Regresemos, pues, a la pregunta del principio: ¿en dónde está el Amor de Cristo? Donde convenga a quien hable de ese Amor. A lo mejor Jesús el Nazareno (si acaso existió, pues hay razones de sobra para creer que no es sino una alegoría encarnada) no hubiera visto nada de malo en que la gente usara sus agujeros para lo que más les complaciera. Sin embargo, eso no le importa a quien ocupa la figura del Cristo para legislar sobre los fluidos ajenos; a ellos les importa encontrar un pasaje borroso, sacarlo de contexto y acomodarlo a los propios fines. Recuerdo una máxima de la hermenéutica: “el texto, fuera de contexto, se convierte en pretexto”.
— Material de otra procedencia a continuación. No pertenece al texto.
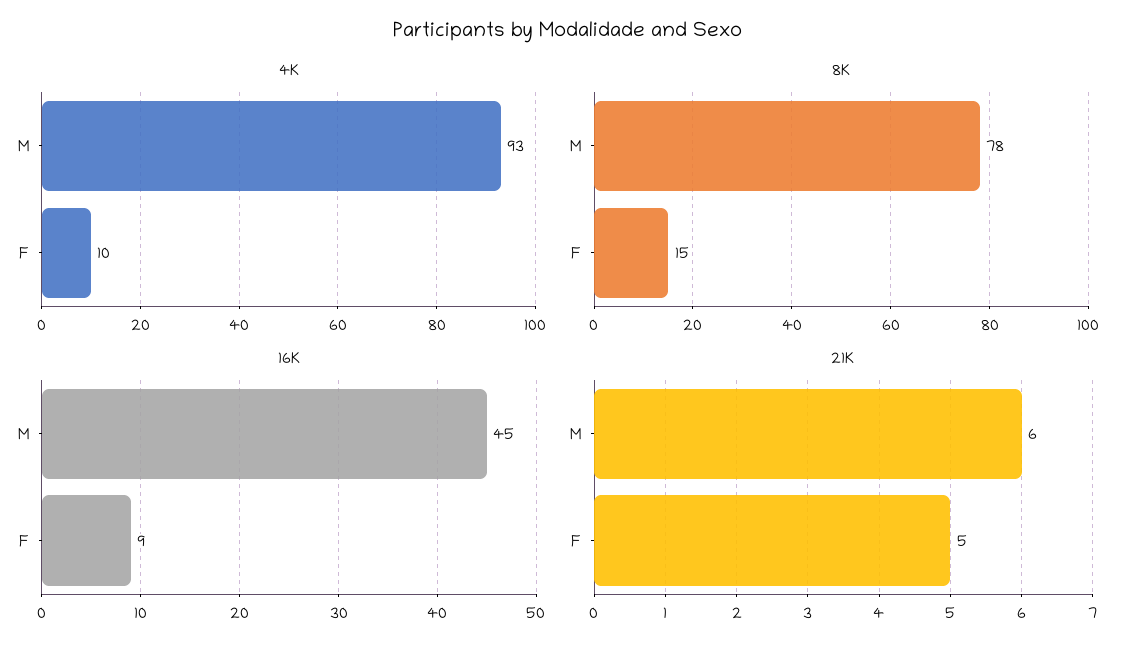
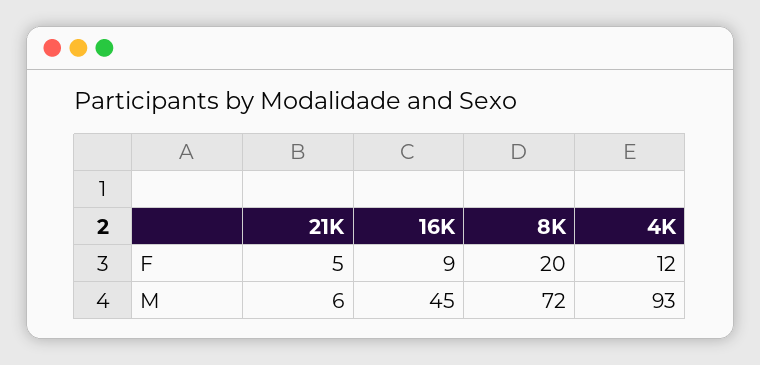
4K, F: 10 -> 12
8K, M: 78 -> 72
8K, F: 15 -> 20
No nos sorprenda, entonces, el desconocimiento absoluto de la imagen física de Cristo. Es esto un síntoma de su naturaleza deliberadamente dúctil: si no sabemos cómo luce y, por añadidura, cómo piensa, podemos darle un rostro y una serie de valores. Al cristianismo y su tradición plástica, no lo olvidemos, le encanta jugar a las advocaciones: el Cristo Negro, el Cristo del Metro, el Niño Dios de los Enfermos y, en fin, todo el catálogo de vestiditos del Día de la Candelaria. Alguien ha dicho, no sin razón, que Jesús es su drag queen preferida. Como la de las drag queens, la esencia de Cristo, el personaje, se cumple en la superposición de las capas, no importa si exageradas, que impiden ver el rostro y reconocer la fisonomía, que transforman las facciones, la realzan y convierten en lo que mejor se acomode a sus necesidades.